Apart from the fact that the freedom to peaceful agitation is a constitutional right of every Indian citizen, India, since the 1950s, has allowed protests by even regional governments and ruling political parties and rightly so. Compared to the Delhi government protests the demands of which were modest, most of the post-independence protests in various states aimed bigger goals such as reorganization of states on linguistic and ethnic lines. From the protest movements for the creation of Andhra Pradesh, Haryana, Jharkhand etc. to the movements both for and against creation of Telangana, the state of India has allowed the idea of democratic protestation and even conceded to most of the demands made through these protests.
Therefore, protests by ruling political parties is not something that cannot be accommodated in Indian democracy. The AAP protests in Delhi, from a historical point of view, were completely legitimate. Though the elected chief minister and ministers could have joined the protests before and after their office hours, but working simultaneously from the protest site made their participation completely justified. It is to AAP's credit that it did not succumb to the comforts and luxuries of their offices and power and chose to come to the streets in harsh winter. Also, it is important to be inventive in nonviolent political methodology when mainstream methods fail. It is all the more necessary to be unorthodox in thinking and political method when issues are as grave as decadence of institutions.
Delhi police under the control of the central government is notoriously known for its brazen corruption, nexus with the union ministers and politicians and every crime syndicate functional in the capital city. It is therefore not surprising that the national capital region crime rates remain high and all chief ministers of Delhi including Sheila Dixit have demanded that Delhi police be made accountable to Delhi government and residents. In the last two decades, however, no political convention has helped to free Delhi police out of union home ministry's clutches. So when a chief minister along with his ministers come to the streets, public opinion is instantly mobilized and political pressure generated.

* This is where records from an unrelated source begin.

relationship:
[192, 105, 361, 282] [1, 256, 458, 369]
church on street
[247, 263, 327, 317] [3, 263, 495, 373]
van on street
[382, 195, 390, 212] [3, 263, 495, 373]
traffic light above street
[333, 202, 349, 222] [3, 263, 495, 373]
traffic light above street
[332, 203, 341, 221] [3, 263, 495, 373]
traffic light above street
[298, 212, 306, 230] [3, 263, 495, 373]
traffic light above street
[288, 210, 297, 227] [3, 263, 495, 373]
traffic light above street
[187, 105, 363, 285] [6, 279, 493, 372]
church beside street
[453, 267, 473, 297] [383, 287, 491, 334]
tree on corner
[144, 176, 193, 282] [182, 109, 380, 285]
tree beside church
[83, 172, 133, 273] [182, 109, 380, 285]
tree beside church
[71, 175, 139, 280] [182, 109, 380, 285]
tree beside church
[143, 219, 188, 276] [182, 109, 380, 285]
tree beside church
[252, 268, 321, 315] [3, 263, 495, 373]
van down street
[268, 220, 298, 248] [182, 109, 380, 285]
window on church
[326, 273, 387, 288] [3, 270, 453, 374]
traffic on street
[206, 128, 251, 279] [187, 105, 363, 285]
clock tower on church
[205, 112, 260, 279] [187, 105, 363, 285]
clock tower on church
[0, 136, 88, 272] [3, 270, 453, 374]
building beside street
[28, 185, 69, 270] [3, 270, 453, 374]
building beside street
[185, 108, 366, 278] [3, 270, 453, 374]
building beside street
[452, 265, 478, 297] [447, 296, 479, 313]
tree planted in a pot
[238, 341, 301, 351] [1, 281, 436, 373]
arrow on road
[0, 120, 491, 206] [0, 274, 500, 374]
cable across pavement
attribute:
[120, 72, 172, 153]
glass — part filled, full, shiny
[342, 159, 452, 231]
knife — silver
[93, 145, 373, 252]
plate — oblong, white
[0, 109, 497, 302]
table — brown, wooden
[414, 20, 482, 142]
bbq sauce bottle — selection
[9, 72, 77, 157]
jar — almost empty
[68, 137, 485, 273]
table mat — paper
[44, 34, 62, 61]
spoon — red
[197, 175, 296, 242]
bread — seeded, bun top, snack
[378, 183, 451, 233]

If the AAP did not have misplaced priorities, the government's protest could have yielded something more substantive than what was granted at the end of the protest. The AAP should have continued with the protest and not given up the opportunity to have a larger debate on police corruption and centre-state relations. In the union of India, power has been highly centralized. States have always remained subservient to the centre for their dues guaranteed by the constitution. As long as the territorial integrity of the union is not challenged, the constitution of India has provided a huge scope for decentralization. But it is precisely because of an over centralized structure and departure from federalism, that India has seen rise and growth of regional and identity politics and secessionist and violent movements. At the heart of the Delhi government protests too, was the issue of decentralization- greater autonomy for Delhi to make its institutions effective, transparent and accountable.